Há muita gente a comparar o Francisco ao Adrien Silva, sobretudo nas redes sociais e quando não estão satisfeitos com o meio-campo do Sporting…
Sim, sei que muitas vezes se compara ‘o Francisco Geraldes’ ao Adrien Silva, mas também sei que somos jogadores diferentes, até porque não há jogadores iguais. Ele numas coisas é melhor, eu serei noutras. Faz parte. Mas o Adrien é o Adrien.
 
É difícil de o substituir?
Nenhum jogador é insubstituível, mas, claro, fazer a vez do Adrien não é fácil. Para mim, ele é um dos melhores box-to-box do mundo. É um pulmão incansável, que dá à equipa a estabilidade que é muito difícil de encontrar num jogador. Encontra-se num Ramires (ex-Benfica e ex-Chelsea) ou num Enzo Perez (ex-Benfica e Valencia), mas não é fácil. 
 
Curiosamente esses jogadores que já passaram pelas mãos de Jorge Jesus… já se imaginou a trabalhar com ele?

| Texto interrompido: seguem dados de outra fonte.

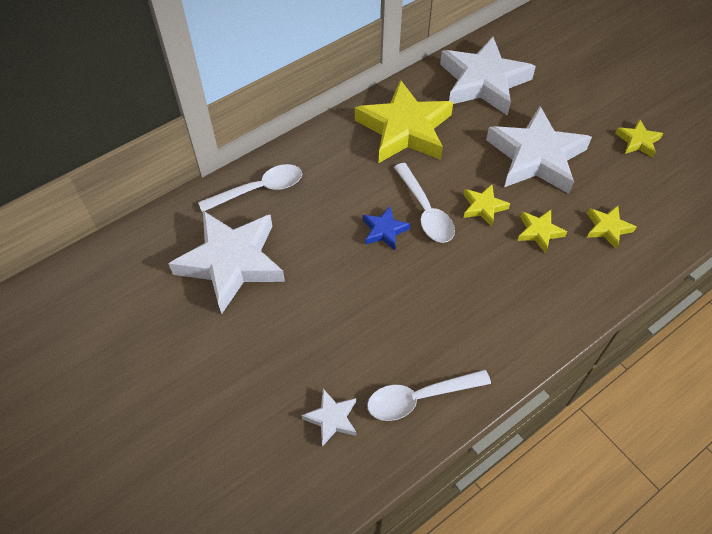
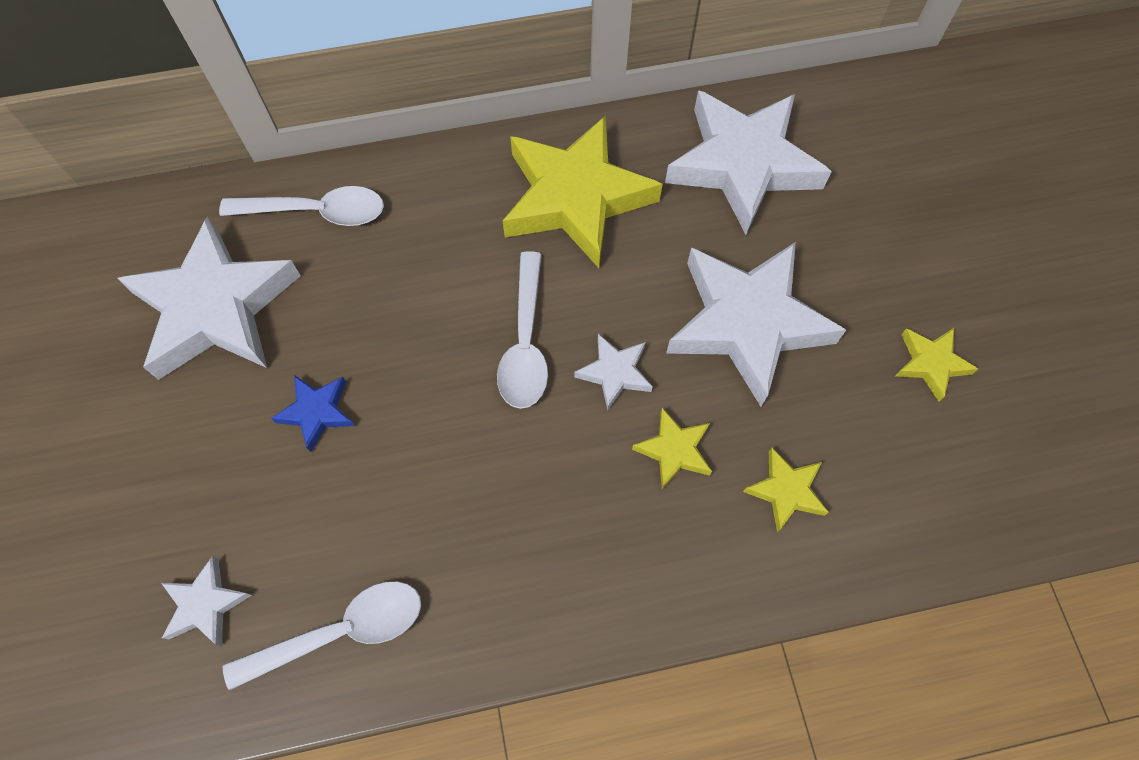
camera: 25 degrees right, 10 degrees up
blue star [363,206,410,250] -> blue star moved to [271,375,355,452]
white spoon [367,370,491,421] -> white spoon turned 150 degrees clockwise [223,581,421,691]
yellow star [463,184,510,227] -> white star [574,334,653,411]

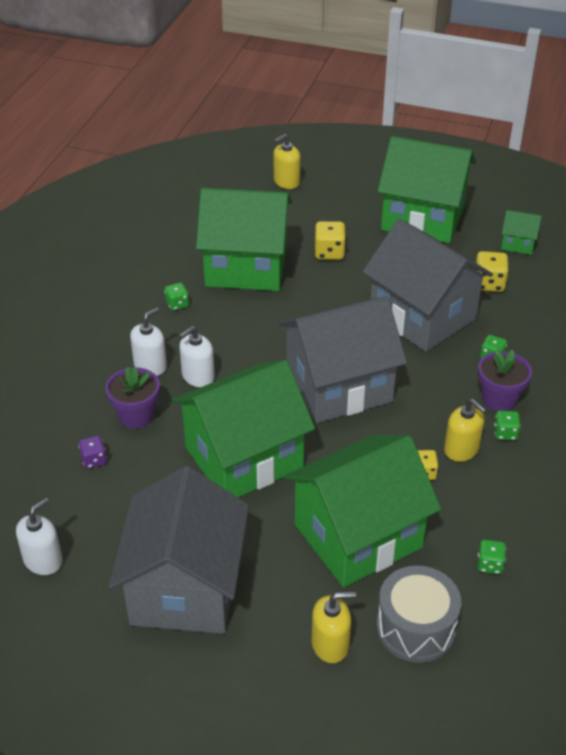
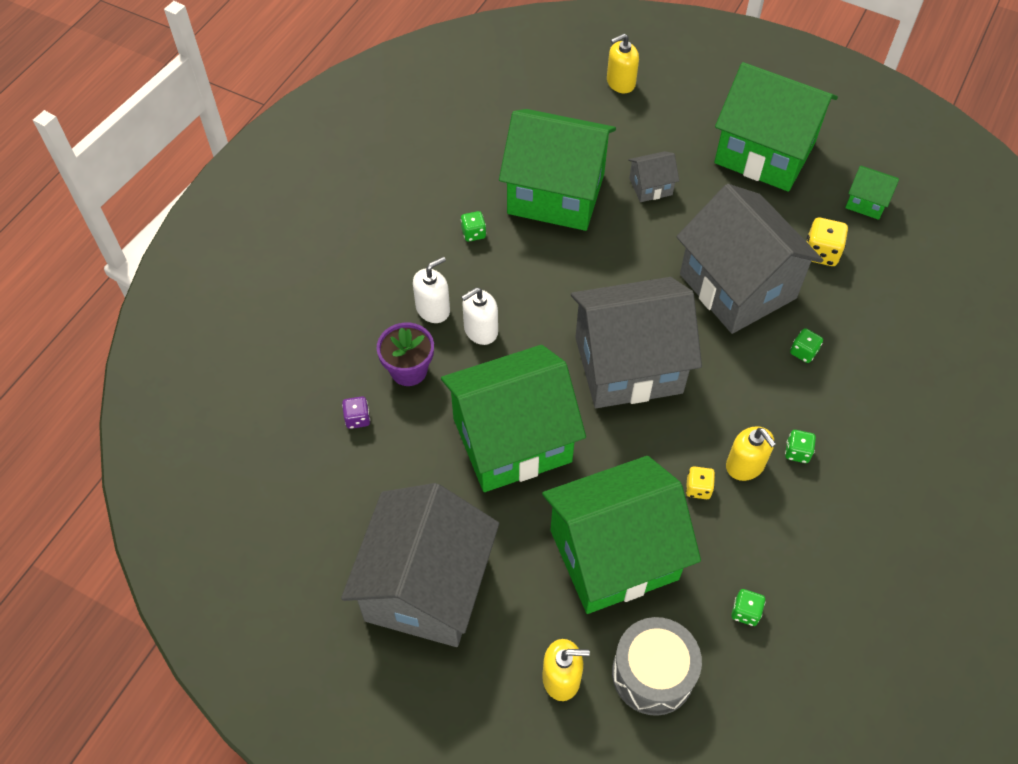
camera: 10 degrees right, 15 degrees up
white soap dispenser [16,498,63,575] -> none
yellow dice [314,221,346,260] -> grey house [628,151,679,202]
purple flower pot [478,348,532,411] -> none

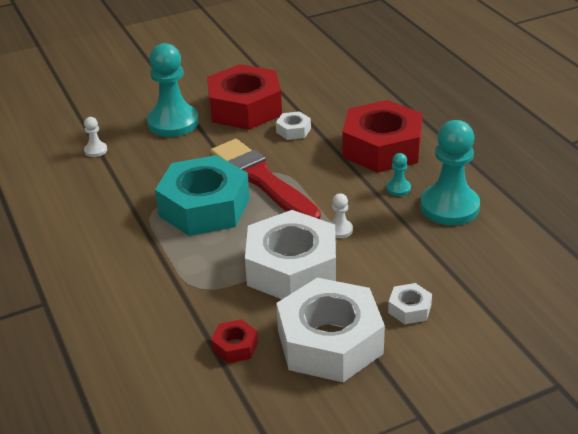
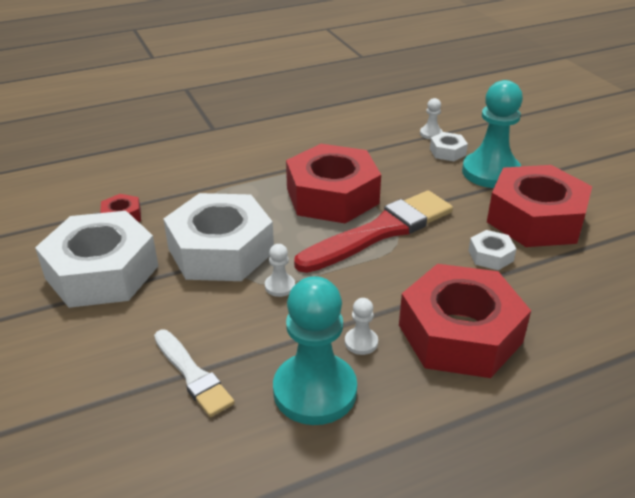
camera: 90 degrees right, 0 degrees up
turquoise nut [155,155,250,236] -> red nut [286,144,381,223]
turquoise pawn [386,153,411,196] -> white pawn [345,298,378,355]
white nut [388,283,432,324] -> white nut moved to [430,132,468,161]
none -> white brush [154,330,235,417]

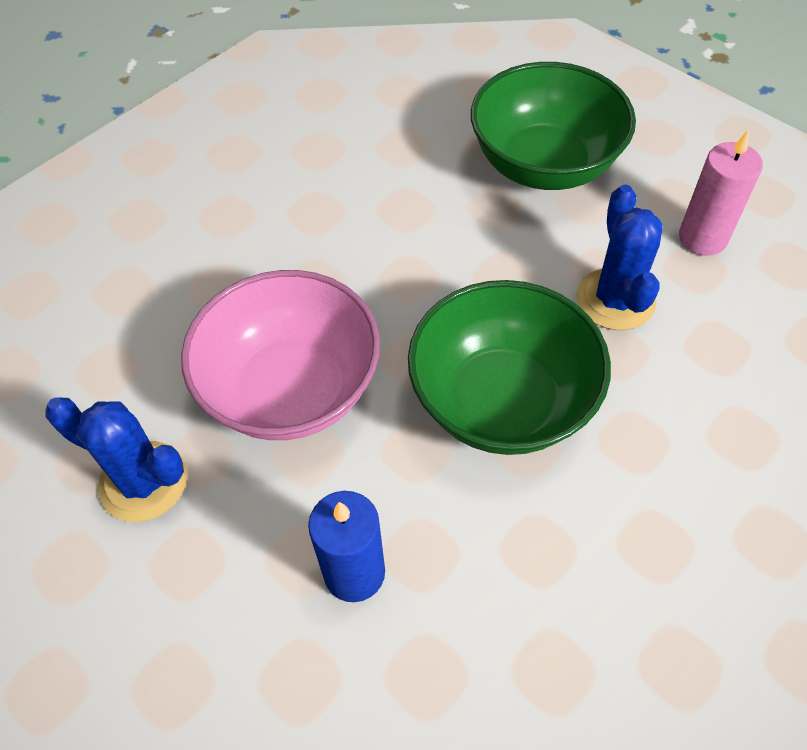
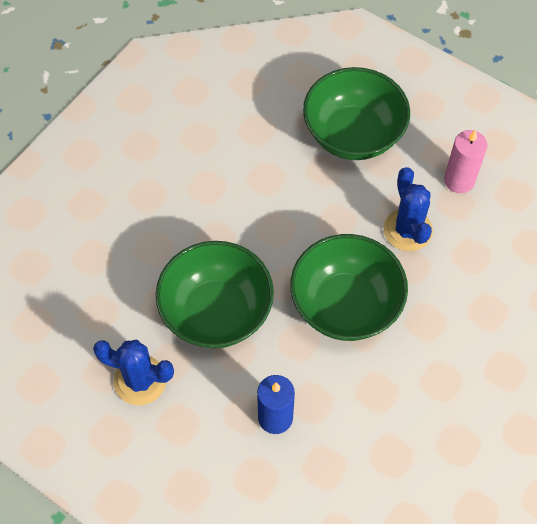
camera: 10 degrees left, 5 degrees up
pink bowl [181,270,380,440] -> green bowl [156,241,274,348]

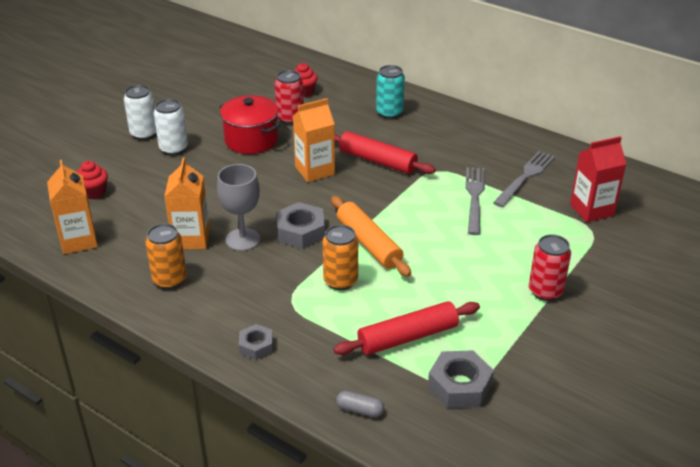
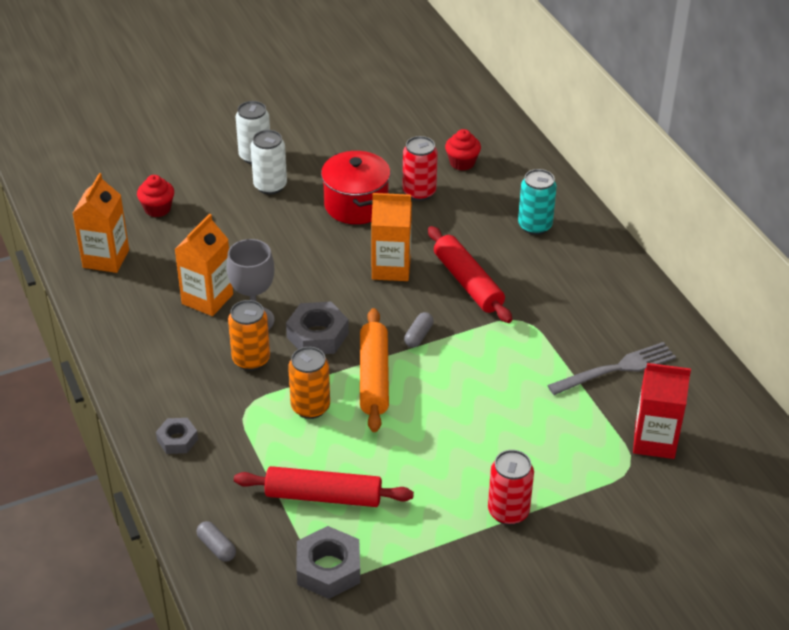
camera: 30 degrees right, 5 degrees up
orange can [145,224,187,289] -> orange can moved to [228,300,270,371]
grey fork [465,167,485,235] -> none
none -> grey capsule [404,312,434,348]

Quero vir a trabalhar, mas ainda não me imaginei. É um grande treinador, os resultados e os títulos falam por ele. O que ele já conseguiu não é fácil de conseguir: duas finais europeias, três campeonatos quase seguidos, entre outros títulos. Não é fácil.
 
Com que treinadores é que gostou de trabalhar no Sporting? 
Vários, o Sporting costuma ter grandes treinadores. Destaco o Hugo Cruz, Tiago Capaz, José Lima e João de Deus. Cada um com a sua importância. O último foi o mister João de Deus, que é um excelente treinador. Pedagogicamente é muito forte e, pelo menos, a mim mostrou-me que este não é um caminho fácil. Com a forma de ser mais rígida mostrou-me que se não fizermos por isso nenhum sucesso bate à nossa porta.
 
Internacional sub-18, 20 e 21. Falhou o último mundial de sub-20, mas ultimamente tem sido chamado para os sub-21. Sente-se certo já no próximo Europeu?
Trabalho para isso todos os dias. Tenho sido chamado e ganhado alguns minutos, espero conseguir lá estar. Serão chamados os melhores e acredito que posso estar nesse lote. Vamos ver!
 
Rui Jorge tem muitas e boas opções, não é?
Sim, acho que Portugal tem tido, também por força das equipas B, excelentes jogadores. Até mesmo na seleção A já há muitos jogadores sub-21 e que cresceram ali. Atualmente o grupo é muito forte e acho que por isso poderemos ser sempre considerados candidatos.
 
E o Francisco já pensa na seleção principal?
Não, não penso. Ainda nem me consegui impor nos sub-21, quanto mais pensar já nos AA. É preciso ir com calma.
 
Como é que tem visto o trabalho de Rui Jorge?
Como disse sobre o Jorge Jesus, os resultados falam por si. O que o Rui Jorge está a fazer na seleção é fantástico. A equipa joga bom futebol e tem apresentado resultados muito positivos, é praticamente imbatível. 
 
Todos os jogadores falam bem dele…
E só há razões, é uma excelente pessoa e é um prazer trabalhar com ele. Além do que se vê como treinador é muito direto e frontal, gosto disso.